____ Material for this exercise

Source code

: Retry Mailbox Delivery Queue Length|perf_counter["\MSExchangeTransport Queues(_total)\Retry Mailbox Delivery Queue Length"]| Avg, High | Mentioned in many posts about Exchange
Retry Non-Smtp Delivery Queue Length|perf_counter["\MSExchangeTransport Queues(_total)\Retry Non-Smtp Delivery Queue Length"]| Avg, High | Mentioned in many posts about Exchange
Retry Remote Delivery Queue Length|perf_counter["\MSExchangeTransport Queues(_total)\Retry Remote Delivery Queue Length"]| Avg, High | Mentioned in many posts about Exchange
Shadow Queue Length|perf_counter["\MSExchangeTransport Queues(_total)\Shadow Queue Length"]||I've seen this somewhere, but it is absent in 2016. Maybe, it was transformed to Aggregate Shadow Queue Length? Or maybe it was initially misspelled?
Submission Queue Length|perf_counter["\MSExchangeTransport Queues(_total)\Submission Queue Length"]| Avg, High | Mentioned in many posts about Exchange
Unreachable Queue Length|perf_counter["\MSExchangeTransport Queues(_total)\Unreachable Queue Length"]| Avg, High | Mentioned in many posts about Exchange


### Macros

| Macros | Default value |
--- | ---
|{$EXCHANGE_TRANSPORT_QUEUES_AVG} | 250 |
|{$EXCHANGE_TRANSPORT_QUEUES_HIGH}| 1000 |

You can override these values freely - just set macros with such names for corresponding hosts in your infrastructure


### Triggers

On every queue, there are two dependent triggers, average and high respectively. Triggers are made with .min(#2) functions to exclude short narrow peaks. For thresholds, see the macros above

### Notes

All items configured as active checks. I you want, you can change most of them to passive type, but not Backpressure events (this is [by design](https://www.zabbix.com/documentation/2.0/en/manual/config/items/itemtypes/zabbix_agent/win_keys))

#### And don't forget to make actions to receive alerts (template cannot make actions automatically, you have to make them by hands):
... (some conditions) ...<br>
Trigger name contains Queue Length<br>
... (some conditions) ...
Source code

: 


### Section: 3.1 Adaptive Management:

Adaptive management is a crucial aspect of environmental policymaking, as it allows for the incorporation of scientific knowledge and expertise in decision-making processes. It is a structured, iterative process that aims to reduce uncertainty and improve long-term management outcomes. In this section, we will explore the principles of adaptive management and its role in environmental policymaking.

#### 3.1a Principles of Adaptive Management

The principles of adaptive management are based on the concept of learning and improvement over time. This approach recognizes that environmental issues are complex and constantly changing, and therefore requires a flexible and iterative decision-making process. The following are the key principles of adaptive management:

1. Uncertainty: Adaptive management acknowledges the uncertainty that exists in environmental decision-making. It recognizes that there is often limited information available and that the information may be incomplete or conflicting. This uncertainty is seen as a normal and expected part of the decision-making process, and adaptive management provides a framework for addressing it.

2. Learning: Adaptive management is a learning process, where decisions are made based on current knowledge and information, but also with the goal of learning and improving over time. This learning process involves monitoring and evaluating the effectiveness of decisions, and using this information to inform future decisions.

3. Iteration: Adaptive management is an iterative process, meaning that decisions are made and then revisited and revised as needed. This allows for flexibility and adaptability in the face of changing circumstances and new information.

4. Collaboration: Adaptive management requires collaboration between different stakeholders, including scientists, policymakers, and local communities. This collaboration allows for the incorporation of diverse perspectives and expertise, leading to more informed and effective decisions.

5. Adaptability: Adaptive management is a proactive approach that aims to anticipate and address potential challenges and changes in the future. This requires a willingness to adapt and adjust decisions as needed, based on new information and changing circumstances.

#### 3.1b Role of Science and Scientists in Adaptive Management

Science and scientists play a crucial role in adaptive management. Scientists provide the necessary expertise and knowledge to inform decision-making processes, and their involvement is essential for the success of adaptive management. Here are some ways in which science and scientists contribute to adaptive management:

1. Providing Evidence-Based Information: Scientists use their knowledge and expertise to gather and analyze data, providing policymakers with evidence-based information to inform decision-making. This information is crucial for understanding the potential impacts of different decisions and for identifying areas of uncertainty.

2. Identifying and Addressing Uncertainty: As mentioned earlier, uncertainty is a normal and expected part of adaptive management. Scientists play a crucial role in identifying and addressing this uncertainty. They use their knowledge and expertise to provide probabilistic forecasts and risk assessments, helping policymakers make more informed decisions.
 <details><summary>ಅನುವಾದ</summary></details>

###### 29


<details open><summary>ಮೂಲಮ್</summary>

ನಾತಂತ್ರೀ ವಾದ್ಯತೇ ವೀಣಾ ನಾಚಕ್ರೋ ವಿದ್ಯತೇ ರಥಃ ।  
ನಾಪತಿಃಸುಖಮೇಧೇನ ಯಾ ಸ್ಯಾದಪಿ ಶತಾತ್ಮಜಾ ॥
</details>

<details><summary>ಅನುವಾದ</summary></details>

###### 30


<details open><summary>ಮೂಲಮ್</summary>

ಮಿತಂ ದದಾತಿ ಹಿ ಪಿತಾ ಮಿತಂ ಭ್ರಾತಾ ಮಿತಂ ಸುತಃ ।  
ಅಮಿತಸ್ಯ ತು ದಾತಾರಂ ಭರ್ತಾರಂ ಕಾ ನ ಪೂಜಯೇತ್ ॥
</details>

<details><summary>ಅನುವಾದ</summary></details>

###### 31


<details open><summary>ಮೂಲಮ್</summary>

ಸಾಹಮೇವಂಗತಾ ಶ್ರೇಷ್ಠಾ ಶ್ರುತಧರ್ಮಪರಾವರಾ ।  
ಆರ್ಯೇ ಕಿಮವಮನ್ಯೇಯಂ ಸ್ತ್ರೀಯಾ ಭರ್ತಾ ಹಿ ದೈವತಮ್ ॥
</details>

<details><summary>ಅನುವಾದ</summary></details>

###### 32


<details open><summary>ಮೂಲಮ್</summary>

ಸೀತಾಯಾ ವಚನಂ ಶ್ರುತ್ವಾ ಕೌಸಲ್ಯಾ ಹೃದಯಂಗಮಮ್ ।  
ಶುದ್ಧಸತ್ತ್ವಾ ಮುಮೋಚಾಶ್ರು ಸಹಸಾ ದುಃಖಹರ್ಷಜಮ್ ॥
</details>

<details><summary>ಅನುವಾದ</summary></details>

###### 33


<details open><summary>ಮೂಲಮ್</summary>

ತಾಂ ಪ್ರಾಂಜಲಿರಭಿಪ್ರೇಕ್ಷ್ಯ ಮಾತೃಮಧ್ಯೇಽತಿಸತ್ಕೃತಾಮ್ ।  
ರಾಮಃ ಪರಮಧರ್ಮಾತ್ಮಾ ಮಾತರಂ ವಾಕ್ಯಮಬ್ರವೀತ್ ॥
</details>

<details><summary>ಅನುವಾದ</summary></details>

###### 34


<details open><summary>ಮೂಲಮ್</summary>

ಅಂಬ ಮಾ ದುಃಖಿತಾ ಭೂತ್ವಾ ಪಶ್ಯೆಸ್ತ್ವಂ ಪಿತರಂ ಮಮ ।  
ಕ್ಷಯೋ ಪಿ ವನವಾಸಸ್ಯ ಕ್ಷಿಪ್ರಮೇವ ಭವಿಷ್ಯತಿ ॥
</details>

________

Aim of the task: Among the entries above, the line containing "Adaptive management is a crucial", the line containing "1. Uncertainty: Adaptive", and all lines between them are to be restated word for word; nothing else belongs in the reply.

Result of this exercise:
Adaptive management is a crucial aspect of environmental policymaking, as it allows for the incorporation of scientific knowledge and expertise in decision-making processes. It is a structured, iterative process that aims to reduce uncertainty and improve long-term management outcomes. In this section, we will explore the principles of adaptive management and its role in environmental policymaking.

#### 3.1a Principles of Adaptive Management

The principles of adaptive management are based on the concept of learning and improvement over time. This approach recognizes that environmental issues are complex and constantly changing, and therefore requires a flexible and iterative decision-making process. The following are the key principles of adaptive management:

1. Uncertainty: Adaptive management acknowledges the uncertainty that exists in environmental decision-making. It recognizes that there is often limited information available and that the information may be incomplete or conflicting. This uncertainty is seen as a normal and expected part of the decision-making process, and adaptive management provides a framework for addressing it.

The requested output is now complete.